YOUR TASK: Check each line of the records below and collect those that include the word "hjemmeside".

DATASET EXTRACT:
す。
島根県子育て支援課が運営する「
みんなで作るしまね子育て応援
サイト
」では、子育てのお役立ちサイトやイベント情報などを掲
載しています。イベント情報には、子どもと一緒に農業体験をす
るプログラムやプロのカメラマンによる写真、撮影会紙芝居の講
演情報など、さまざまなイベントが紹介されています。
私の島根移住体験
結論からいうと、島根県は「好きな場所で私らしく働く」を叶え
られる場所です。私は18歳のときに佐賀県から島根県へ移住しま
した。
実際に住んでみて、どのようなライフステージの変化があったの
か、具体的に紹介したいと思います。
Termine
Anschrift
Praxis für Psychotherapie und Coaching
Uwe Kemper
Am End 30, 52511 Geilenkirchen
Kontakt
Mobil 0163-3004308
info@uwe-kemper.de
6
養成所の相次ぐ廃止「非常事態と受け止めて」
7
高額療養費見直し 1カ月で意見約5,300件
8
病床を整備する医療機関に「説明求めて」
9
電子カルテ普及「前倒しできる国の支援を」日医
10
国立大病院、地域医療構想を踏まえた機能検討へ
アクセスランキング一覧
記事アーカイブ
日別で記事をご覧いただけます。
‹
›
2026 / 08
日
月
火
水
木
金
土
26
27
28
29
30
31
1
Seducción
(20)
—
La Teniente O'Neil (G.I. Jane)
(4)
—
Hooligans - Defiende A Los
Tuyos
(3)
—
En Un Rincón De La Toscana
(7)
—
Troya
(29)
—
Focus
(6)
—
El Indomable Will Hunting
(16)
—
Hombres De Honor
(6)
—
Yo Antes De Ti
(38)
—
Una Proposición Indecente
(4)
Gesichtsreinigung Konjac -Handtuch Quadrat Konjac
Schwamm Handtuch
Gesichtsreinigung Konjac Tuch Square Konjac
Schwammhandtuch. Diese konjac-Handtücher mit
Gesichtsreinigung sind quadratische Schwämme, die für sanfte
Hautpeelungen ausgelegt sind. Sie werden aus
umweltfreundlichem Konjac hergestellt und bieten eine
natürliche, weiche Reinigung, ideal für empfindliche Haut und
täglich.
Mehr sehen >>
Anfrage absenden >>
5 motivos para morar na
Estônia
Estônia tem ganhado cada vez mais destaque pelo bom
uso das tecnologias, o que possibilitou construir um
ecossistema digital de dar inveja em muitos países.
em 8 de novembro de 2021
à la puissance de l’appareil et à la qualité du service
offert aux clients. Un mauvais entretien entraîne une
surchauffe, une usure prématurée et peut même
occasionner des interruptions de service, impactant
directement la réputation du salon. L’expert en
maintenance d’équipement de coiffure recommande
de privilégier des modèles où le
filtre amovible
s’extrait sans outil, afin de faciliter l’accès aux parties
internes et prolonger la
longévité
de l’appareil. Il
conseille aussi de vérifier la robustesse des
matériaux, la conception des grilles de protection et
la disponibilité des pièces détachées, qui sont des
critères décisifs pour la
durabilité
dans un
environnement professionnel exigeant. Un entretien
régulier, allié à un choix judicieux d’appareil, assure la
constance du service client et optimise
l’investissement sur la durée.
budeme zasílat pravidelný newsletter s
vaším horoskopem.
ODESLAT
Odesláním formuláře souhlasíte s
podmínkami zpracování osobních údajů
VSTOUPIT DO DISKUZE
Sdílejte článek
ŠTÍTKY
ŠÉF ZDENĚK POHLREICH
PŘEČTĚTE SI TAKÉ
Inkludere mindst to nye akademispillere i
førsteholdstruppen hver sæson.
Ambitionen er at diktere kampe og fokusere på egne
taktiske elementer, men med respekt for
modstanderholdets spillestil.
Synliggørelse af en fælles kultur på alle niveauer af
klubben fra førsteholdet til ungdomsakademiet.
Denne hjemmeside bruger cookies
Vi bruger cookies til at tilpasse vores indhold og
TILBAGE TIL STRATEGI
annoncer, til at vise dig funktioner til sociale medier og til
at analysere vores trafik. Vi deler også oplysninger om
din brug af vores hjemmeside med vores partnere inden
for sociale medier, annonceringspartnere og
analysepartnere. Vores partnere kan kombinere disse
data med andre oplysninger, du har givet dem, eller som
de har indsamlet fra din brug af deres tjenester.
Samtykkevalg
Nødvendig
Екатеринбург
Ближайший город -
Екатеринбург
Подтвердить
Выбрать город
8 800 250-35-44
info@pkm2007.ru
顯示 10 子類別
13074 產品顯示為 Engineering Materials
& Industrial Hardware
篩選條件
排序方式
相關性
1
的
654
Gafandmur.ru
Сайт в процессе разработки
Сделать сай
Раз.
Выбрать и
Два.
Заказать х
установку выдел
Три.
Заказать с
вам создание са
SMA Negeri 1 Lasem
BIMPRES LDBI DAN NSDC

RESULT OF THE EXERCISE:
Denne hjemmeside bruger cookies
din brug af vores hjemmeside med vores partnere inden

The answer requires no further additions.